With its circling in from eternity chiming acoustic guitar intro, inverted  "Louie Louie" chorus and sustainy guitar sound of Tom Scholz’s Rockman, I realize that this song and this album are probably responsible for a whole host of evil things. At the very least it’s responsible for spawning a whole strain of rock music that dominated FM enough to keep punk from breaking like it should have.

But I don’t care. 

That first Boston album was a huge catalyst for me: prior to it, I bought a ton of singles and very few albums, but afterwards, I started riding my bike to Tower Records every time I had a few bucks – I got my first paying job in the summer of 1977 – and bought album after album.

There were other factors involved: turning 14 and starting a new high school where I literally didn’t know anybody and that I didn’t want to go to in the first place probably contributed, as well, and I think that all of these things meant that I needed to fully abandon the eclectic pleasures of early-70s Top 40 for a steady diet of 1970s hard rock music.

So while various older dudes on my street had already clued me into Deep Purple, Black Sabbath and the Rolling Stones, I started following up on my own: from Boston, it was into Emerson, Lake & Palmer and Foghat and Yes and The Who and Led Zeppelin and Aerosmith and all of the other ususal suspects of 70s hard rock. 
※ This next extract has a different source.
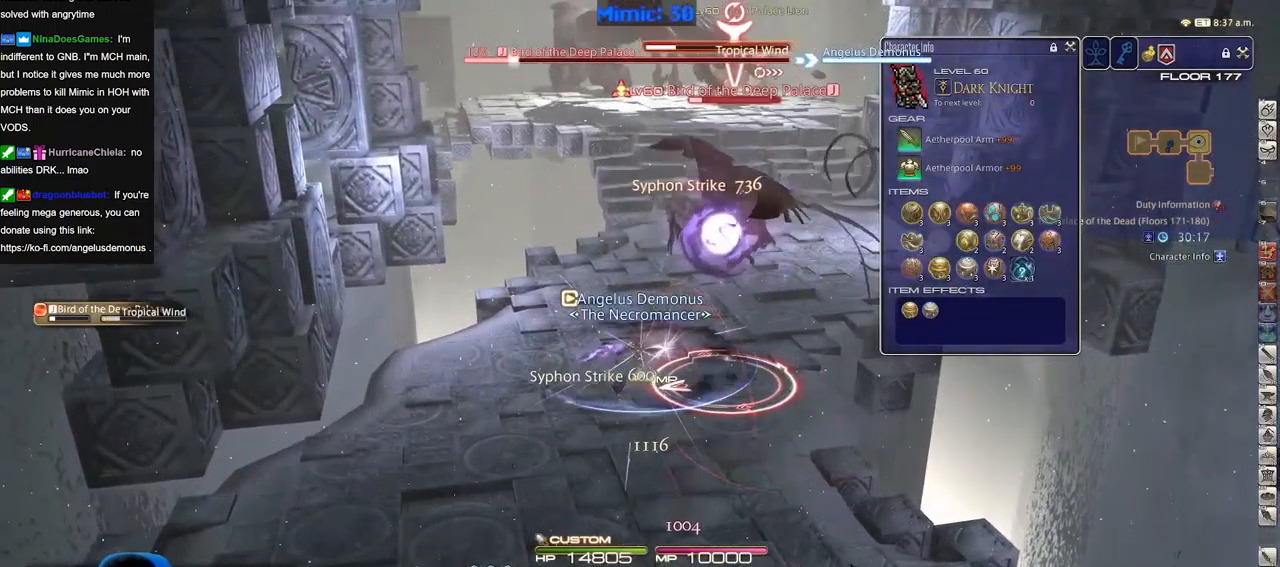
{"keys": ["d", "s"], "events": [[133, "rbracket", "down"], [367, "rbracket", "up"], [417, "rbracket", "down"], [467, "s", "down"], [500, "a", "up"], [500, "d", "down"], [500, "rbracket", "up"]]}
But I kept coming back to this first Boston album:  I have a vivid memory of listening to this song over and over at full blast with my stereo speakers literally inches away from my ears, thinking “who cares if I can’t hear anything when I get older, this is awesome!!! Why doesn’t more music sound like this?!”

Definitely a case of “be careful of what you wish for,” and while I hated Foreigner and Journey and Toto and Loverboy, I never could come around to hating Boston, even if their second album was a let down and their third album took so long to come out it spawned the same jokes people later made about Guns n’ Roses, My Bloody Valentine and that Wrens album that supposedly due out any time now.

40 years later, “More Than A Feeling”  – which invokes The Handclap Rule on that impossible-to-sing-along-with-even-you’re-singling-along-with-it right-now chorus – sounds fucking amazing.

Fan-made video for “More Than a Feeling”

My Certain Songs Spotify Playlist:

Every “Certain Song” Ever

Filed Under: Certain Songs

Certain Songs #119: Bobby Sutliff – “Stupid Idea”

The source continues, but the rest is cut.